Hi I know the formula
$\displaystyle sin(\alpha \pm n)\pi=(-1)^nsin\alpha \pi$
but what about
$\displaystyle cos(\alpha \pm n)\pi=?$
$\displaystyle cos(\alpha \mp n)\pi=?$
$\displaystyle sin(\alpha \mp n)\pi=?$
cos(a+ b)= cos(a)cos(b)- sin(a)sin(b).
In particular, if $\displaystyle b= n\pi$ and $\displaystyle a= \alpha$,
$\displaystyle cos(\alpha+ n\pi)= cos(\alpha)cos(n\pi)- sin(\alpha)sin(n\pi)$.
Of course, $\displaystyle sin(n\pi)= 0$, for all n, and $\displaystyle cos(n\pi)= (-1)^n$.
Therefore, $\displaystyle cos(\alpha+ n\pi)= (-1)^ncos(\alpha)$.

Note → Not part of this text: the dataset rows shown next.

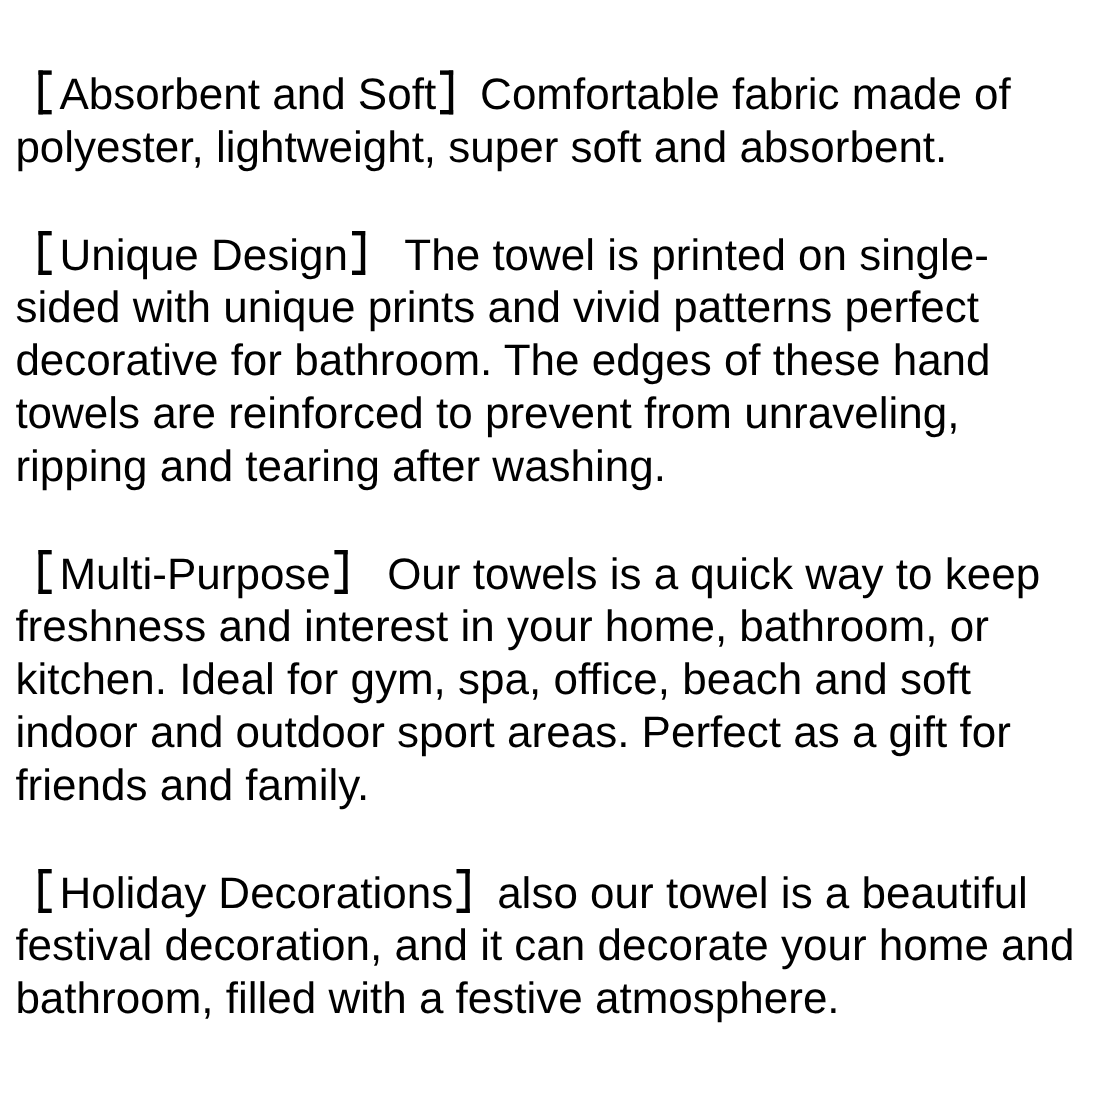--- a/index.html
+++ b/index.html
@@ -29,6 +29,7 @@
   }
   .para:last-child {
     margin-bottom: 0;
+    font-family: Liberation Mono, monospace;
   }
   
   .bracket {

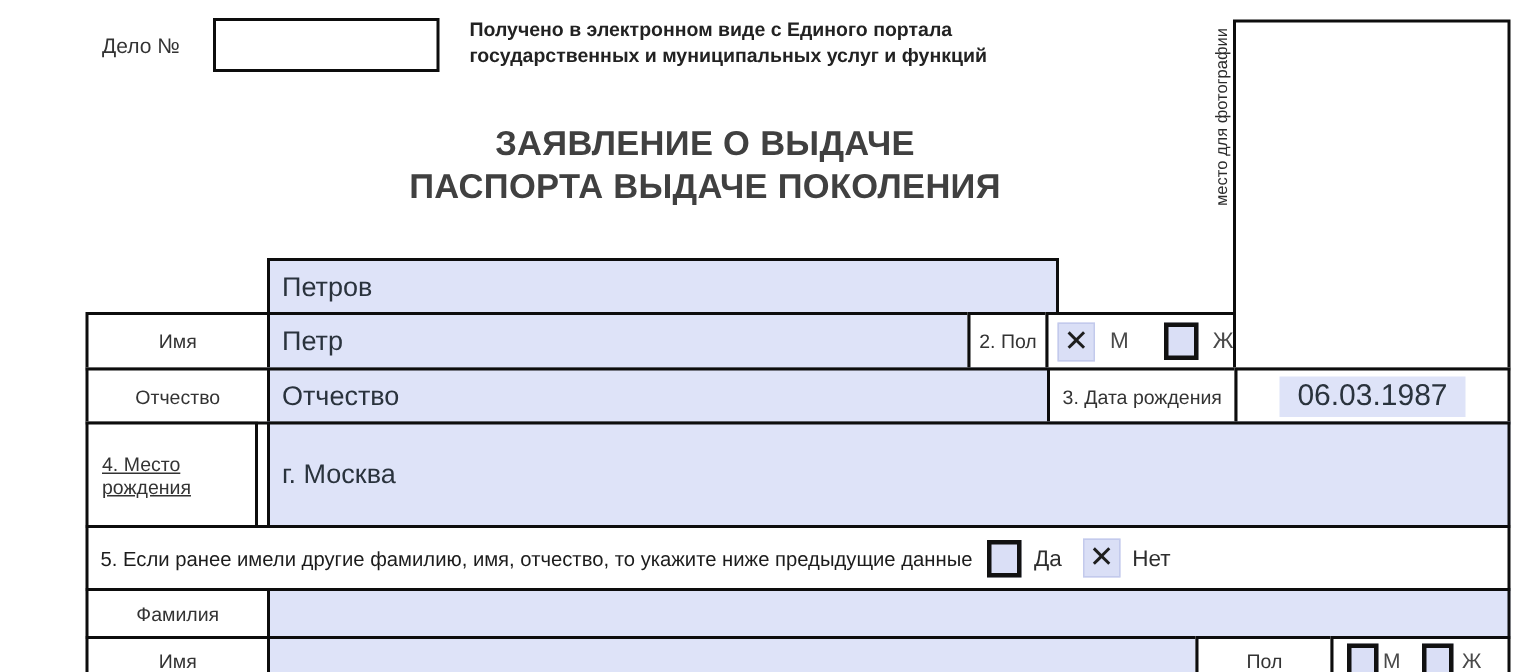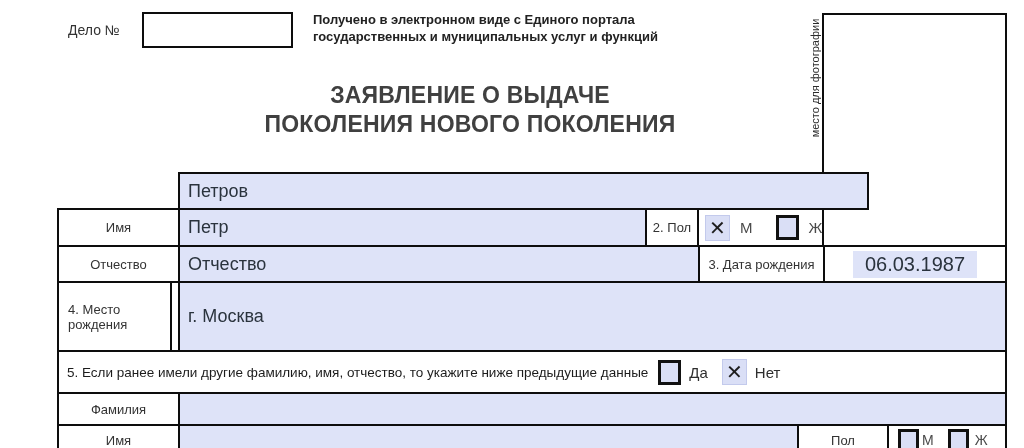--- a/index.html
+++ b/index.html
@@ -77,7 +77,7 @@
 
   <div class="abs title" style="left:240px; top:81px; width:460px;">
     <div>ЗАЯВЛЕНИЕ О ВЫДАЧЕ</div>
-    <div>ПОКОЛЕНИЯ НОВОГО ПОКОЛЕНИЯ</div>
+    <div>ПАСПОРТА ВЫДАЧЕ ПОКОЛЕНИЯ</div>
   </div>
 
   <div class="abs photo-box" style="left:822px; top:13px; width:185px; height:234px;"></div>

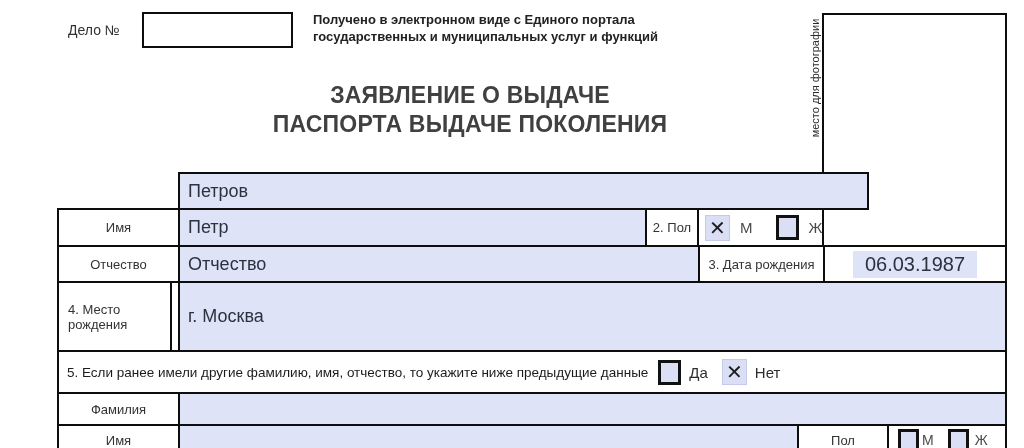--- a/index.html
+++ b/index.html
@@ -83,7 +83,7 @@
   <div class="abs photo-box" style="left:822px; top:13px; width:185px; height:234px;"></div>
   <div class="abs photo-caption" style="left:745px; top:72px; width:140px;">место для фотографии</div>
 
-  <div class="abs cell fill" style="left:178px; top:172px; width:691px; height:38px;">
+  <div class="abs cell fill" style="left:178px; top:172px; width:528px; height:38px;">
     <span class="val">Петров</span>
   </div>
 

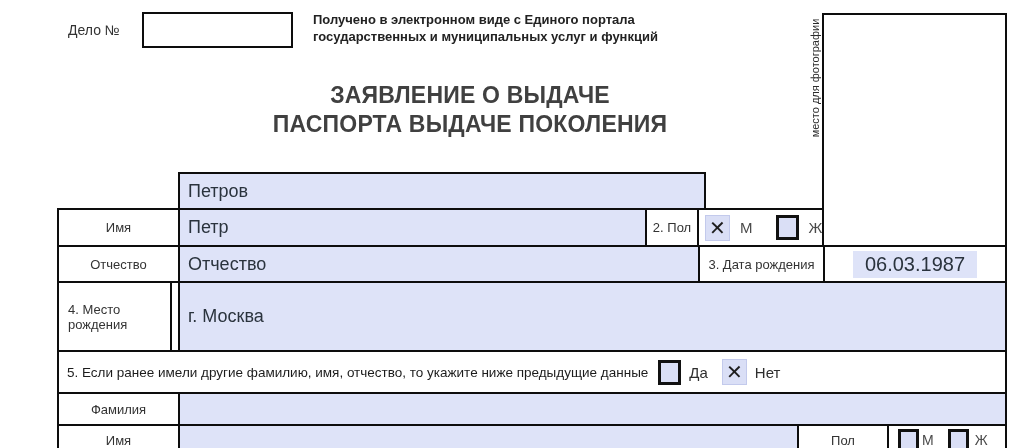--- a/index.html
+++ b/index.html
@@ -110,7 +110,7 @@
     <span class="date-hl">06.03.1987</span>
   </div>
 
-  <div class="abs cell lbl pad" style="left:57px; top:281px; width:115px; height:71px; padding-right:10px;">4. Место рождения</div>
+  <div class="abs cell lbl pad" style="left:57px; top:281px; width:115px; height:71px; padding-right:10px;text-decoration:underline;">4. Место рождения</div>
   <div class="abs cell fill" style="left:178px; top:281px; width:829px; height:71px;">
     <span class="val">г. Москва</span>
   </div>

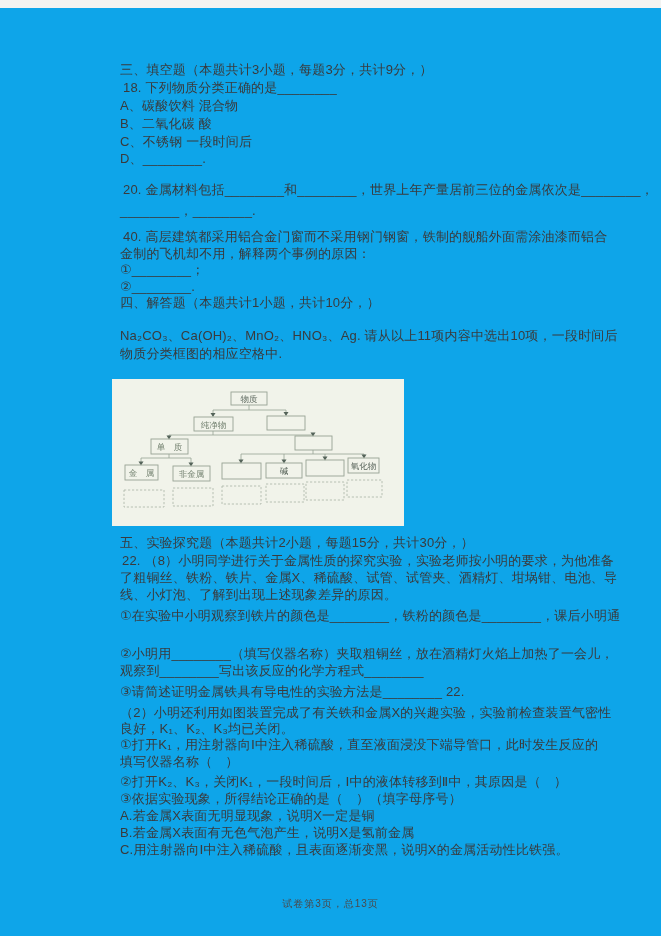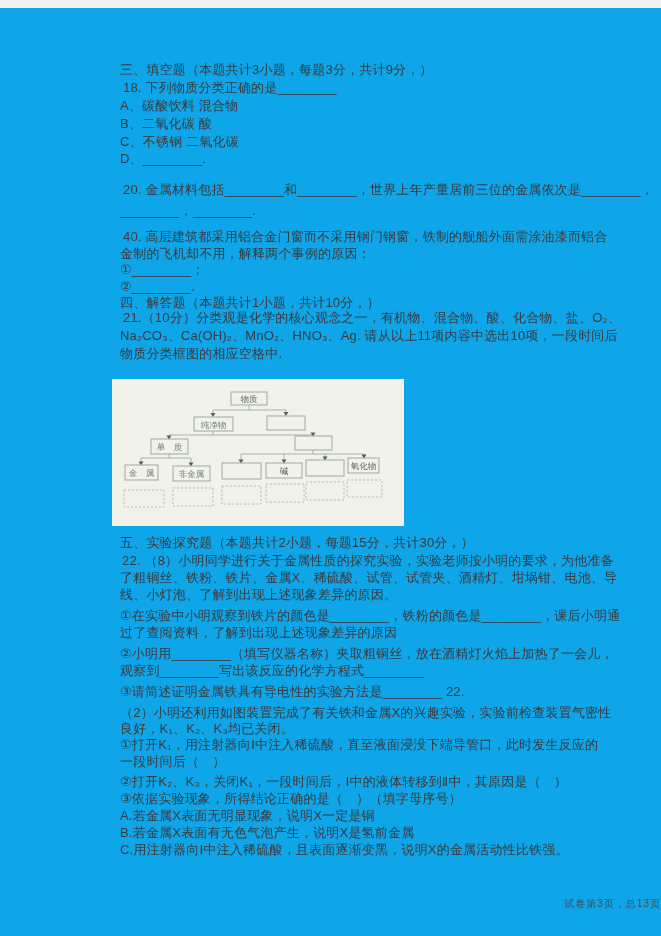--- a/index.html
+++ b/index.html
@@ -47,7 +47,7 @@
   <div class="line" style="top:72px;left:123px">18. 下列物质分类正确的是________</div>
   <div class="line" style="top:90px">A、碳酸饮料 混合物</div>
   <div class="line" style="top:108px">B、二氧化碳 酸</div>
-  <div class="line" style="top:126px">C、不锈钢 二氧化碳</div>
+  <div class="line" style="top:126px">C、不锈钢 一段时间后</div>
   <div class="line" style="top:143px">D、________.</div>
 
   <div class="line" style="top:174px;left:123px">20. 金属材料包括________和________，世界上年产量居前三位的金属依次是________，</div>

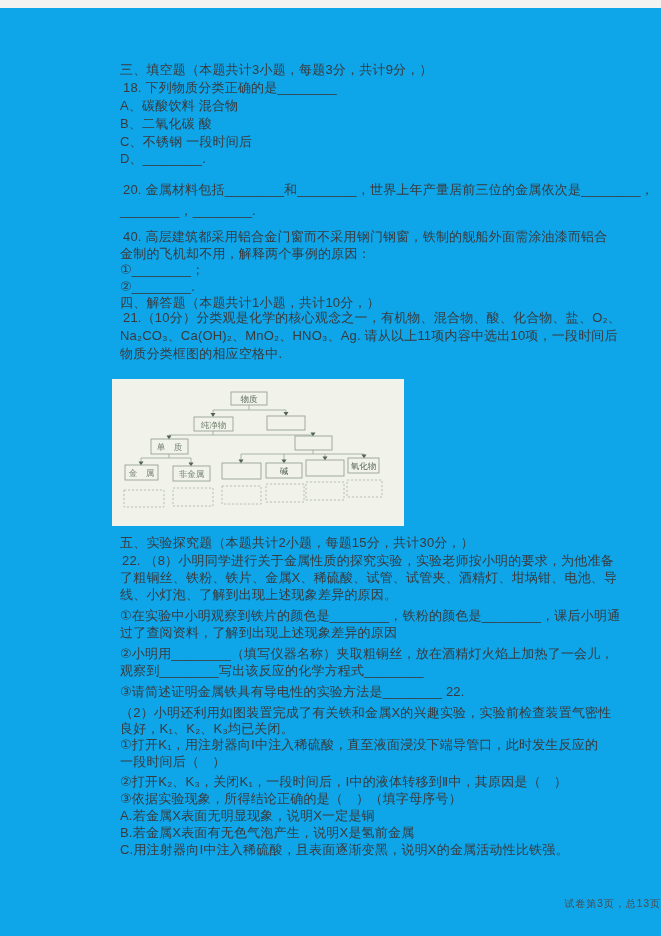--- a/index.html
+++ b/index.html
@@ -59,7 +59,6 @@
   <div class="line" style="top:271px">②________.</div>
 
   <div class="line" style="top:287px">四、解答题（本题共计1小题，共计10分，）</div>
-  <div class="line" style="top:302px;left:123px">21.（10分）分类观是化学的核心观念之一，有机物、混合物、酸、化合物、盐、O₂、</div>
   <div class="line" style="top:320px">Na₂CO₃、Ca(OH)₂、MnO₂、HNO₃、Ag. 请从以上11项内容中选出10项，一段时间后</div>
   <div class="line" style="top:338px">物质分类框图的相应空格中.</div>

For $\displaystyle cos(\alpha- n\pi)$, use the fact that cosine is an even function: $\displaystyle cos(-n\pi)= cos(n\pi)= (-1)^n$
there is no difference at all between $\displaystyle \alpha\pm n\pi$ and $\displaystyle \alpha\mp n\pi$. They both mean exactly the same thing.
$\displaystyle cos(\alpha\pm{n}){\pi}=cos(\alpha{\pi})cos(\pm{n}{ \pi})-sin(\alpha{\pi})sin(\pm{n}{\pi})
$
$\displaystyle =cos(\alpha{\pi})cos(\pm{n}{\pi})$
If n=1, this is
$\displaystyle cos(\alpha{\pi})cos(\pm{\pi})=-cos(\alpha{\pi})$
If n=2, it's
$\displaystyle cos(\alpha{\pi})$
so the power of $\displaystyle -1$ is n